Siobhán jeta un coup d’œil sceptique à l’inconnue.
« Une bibliothèque ? » répéta-t-il un peu bêtement, comme si elle venait de lui annoncer quelque chose d’aussi étonnant que le fait qu’une ville ait été construit sur un crabe géant. Il aurait normalement fait un commentaire pour exposer son opinion des bibliothèques à son interlocutrice – les livres, c’était ennuyeux à mourir et pleins de poussière -, mais quelque chose l’en empêcha. Peut-être le fait qu’ils s’étaient mis à monter sur le crabe en question et que l’orphe fennec n’arrêtait pas de psychoter sur une chute éventuelle.
La montée n’était pas si dur, pourtant, et les tours de luxe dans lesquelles il s’était baladé longtemps à la Basse-ville n’enviait parfois rien à la hauteur de cette bestiole. Mais ce n’était pas pareil, mine de rien. A commencer parce qu’on se trouvait à l’intérieur, ou protégé par des rambardes et par l’immobilité complète du bâtiment. Monter sur un énorme crabe, ça semblait plus hasardeux. Qui sait s’il n’allait pas se piquer un sprint d’un seul coup et les envoyer par-dessus bord ? Il ne faisait pas trop confiance aux comportements imprévisibles des animaux. D’ailleurs, il n’aimait pas spécialement les animaux tout court. Si on lui avait pas offert ce chat, il n’en aurait jamais acheté un.
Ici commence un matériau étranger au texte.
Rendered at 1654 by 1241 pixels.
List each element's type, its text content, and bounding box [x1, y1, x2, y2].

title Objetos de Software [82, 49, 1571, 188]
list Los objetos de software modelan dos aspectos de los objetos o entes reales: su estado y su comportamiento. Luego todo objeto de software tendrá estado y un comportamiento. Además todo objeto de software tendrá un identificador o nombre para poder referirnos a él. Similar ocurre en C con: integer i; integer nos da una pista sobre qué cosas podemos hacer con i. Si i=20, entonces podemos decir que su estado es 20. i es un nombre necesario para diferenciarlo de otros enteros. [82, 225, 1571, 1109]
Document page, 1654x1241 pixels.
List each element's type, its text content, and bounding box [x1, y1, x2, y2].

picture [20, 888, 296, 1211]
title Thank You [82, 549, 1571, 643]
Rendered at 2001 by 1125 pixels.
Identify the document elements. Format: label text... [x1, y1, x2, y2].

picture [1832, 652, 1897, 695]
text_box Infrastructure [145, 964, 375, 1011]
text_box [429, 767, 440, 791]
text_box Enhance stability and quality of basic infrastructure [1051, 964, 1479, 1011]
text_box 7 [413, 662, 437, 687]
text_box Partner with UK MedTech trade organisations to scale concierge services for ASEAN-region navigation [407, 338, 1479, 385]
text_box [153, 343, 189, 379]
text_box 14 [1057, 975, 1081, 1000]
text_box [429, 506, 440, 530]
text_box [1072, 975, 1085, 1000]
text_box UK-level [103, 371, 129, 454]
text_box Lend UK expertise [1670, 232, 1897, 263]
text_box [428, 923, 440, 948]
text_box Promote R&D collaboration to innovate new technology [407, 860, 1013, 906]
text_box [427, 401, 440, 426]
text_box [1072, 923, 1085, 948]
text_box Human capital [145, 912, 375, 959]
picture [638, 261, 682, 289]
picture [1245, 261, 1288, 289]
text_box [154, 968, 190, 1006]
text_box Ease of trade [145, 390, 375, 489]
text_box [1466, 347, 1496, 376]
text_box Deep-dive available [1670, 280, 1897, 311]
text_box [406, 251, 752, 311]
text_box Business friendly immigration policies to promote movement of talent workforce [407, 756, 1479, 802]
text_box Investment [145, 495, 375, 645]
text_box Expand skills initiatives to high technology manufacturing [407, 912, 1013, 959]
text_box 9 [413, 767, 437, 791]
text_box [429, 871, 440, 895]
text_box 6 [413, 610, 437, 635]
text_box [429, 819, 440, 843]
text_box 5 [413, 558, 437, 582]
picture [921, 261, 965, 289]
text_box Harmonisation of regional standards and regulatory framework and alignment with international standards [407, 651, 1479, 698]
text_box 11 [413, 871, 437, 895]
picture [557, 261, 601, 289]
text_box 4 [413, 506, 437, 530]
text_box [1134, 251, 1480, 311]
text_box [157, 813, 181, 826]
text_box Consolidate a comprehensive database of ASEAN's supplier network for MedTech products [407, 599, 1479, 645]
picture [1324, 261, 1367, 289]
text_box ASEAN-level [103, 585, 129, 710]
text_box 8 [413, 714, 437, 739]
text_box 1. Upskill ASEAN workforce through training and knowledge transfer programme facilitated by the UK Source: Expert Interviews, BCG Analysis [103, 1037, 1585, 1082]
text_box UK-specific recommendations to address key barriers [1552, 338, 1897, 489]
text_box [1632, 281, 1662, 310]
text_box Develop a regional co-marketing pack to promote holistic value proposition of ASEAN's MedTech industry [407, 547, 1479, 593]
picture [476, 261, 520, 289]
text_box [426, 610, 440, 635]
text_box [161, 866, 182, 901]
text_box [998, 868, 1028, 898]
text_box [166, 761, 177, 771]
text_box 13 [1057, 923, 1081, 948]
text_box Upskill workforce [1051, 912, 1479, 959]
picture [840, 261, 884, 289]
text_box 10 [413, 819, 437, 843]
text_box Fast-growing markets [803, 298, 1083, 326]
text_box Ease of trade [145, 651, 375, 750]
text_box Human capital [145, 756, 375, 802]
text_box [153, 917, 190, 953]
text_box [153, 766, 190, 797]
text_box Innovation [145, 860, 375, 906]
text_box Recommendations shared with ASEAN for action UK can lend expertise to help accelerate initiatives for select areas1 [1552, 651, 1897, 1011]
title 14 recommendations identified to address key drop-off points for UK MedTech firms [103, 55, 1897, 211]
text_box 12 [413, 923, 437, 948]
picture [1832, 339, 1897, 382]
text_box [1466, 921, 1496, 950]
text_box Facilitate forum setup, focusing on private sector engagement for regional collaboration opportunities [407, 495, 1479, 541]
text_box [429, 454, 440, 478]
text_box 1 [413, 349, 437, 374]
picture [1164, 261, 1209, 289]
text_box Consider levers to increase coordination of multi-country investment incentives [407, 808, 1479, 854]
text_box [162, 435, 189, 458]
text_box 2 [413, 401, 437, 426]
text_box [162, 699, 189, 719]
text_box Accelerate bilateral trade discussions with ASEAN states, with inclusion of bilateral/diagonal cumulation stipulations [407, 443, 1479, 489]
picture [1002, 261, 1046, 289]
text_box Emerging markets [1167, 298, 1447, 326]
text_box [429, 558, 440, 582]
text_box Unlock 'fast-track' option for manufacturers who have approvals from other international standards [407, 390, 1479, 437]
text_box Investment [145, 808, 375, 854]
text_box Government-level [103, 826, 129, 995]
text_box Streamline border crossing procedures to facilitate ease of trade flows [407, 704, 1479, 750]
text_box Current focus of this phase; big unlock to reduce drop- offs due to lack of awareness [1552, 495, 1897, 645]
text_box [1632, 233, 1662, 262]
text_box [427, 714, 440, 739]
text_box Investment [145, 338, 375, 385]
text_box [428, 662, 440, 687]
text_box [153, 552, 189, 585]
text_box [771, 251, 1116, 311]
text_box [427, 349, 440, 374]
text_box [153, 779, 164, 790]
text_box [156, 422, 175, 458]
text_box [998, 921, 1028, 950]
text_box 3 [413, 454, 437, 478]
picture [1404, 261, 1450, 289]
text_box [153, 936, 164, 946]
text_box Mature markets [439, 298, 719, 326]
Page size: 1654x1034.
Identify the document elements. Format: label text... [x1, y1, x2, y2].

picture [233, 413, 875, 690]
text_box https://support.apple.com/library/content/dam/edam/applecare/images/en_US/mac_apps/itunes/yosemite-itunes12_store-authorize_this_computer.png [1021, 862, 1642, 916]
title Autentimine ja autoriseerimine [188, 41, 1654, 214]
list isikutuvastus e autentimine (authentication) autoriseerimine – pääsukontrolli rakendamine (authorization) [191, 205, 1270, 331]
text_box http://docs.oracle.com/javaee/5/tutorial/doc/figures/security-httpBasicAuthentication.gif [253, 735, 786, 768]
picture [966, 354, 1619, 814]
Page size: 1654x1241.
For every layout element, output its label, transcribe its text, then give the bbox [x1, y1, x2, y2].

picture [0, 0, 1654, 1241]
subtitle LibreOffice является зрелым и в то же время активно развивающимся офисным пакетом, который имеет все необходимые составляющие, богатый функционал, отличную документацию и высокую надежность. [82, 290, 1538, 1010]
Alors pourquoi suivre cette fille là-dessus, sans même savoir ce qu’il y avait à voir ou à y faire et sans même la connaitre ? La seule réponse que Siobhán pu s’offrir à lui-même était qu’il n’avait rien de mieux à faire, et que ce machin bougeait, lui. Vers quelque part, au lieu de moisir au même endroit. C’était déjà au moins un point qui l’arrangeait bien.
Un peu avant qu’ils n’arrivent sur la carapace d’Hermesis, l’orphe eu le loisir d’admirer un peu le paysage qui s’étendait autour d’eux. Et s’il avait l’habitude de ne pas se laisser impressionner, il devait bien avouer que la vue qui n’en finissait pas de s’étaler à l’horizon était magnifique. D’autant plus avec ce coucher de soleil rougeâtre qui disparaissait, un peu comme une explosion qui éclairait la terre une dernière fois avant de les laisser dans l’obscurité. Et de fait, le temps qu’ils arrivent, il se faisait déjà assez tard pour qu’il ne reste de la ville que les lumières des foyers et le calme des soirées. Siobhán frotta ses bras énergiquement pour se réchauffer un peu. A Ohime Quinah, il faisait aussi toujours plutôt froid la nuit, mais Hermesis était en plus dans les hauteurs, et il faisait déjà pas mal frisquet alors que le soleil venait de se coucher.
Les maisons, en comparaison, avaient l’air beaucoup plus accueillantes. En tout cas pour les gens qui y habitaient et qu’on voyait à travers leurs fenêtres, en train de finir leurs repas ou de recoudre des chaussettes dans un fauteuil. Siobhán avait remarqué qu’ils passaient énormément de temps à recoudre des chaussettes, ailleurs qu’à la Basse-ville. Cela ne lui avait jamais passé par la tête qu’on pouvait faire autre chose que jeter une chaussette trouée. Au moins, à Ohime Quinah, ils ne risquaient pas de s’embêter avec ça…
Siobhán jeta un coup d’œil à la jeune femme qui l’avait accompagné jusque-là. Il ne savait pas trop quoi faire, à présent. Il fallait qu’il trouve un endroit où dormir et il n’allait sûrement pas quémander le gîte auprès d’elle. Si bien qu’il hocha la tête dans l’obscurité grandissante et se retourna complètement vers elle.
« Hé bien merci pour ça, heu… Je connais pas ton nom. » articula-t-il lentement, pas trop sûr de lui. Cela arrivait rarement, d’ailleurs, et l’orphe fronça un peu les sourcils sous le coup de ce sentiment étrange. Il attendit que l’inconnue lui dise comment elle s’appelait en attrapant son chat, qui se cala sur son épaule.
« Merci Lacrima. » répéta-t-il alors simplement, avant de s’éloigner dans la nuit.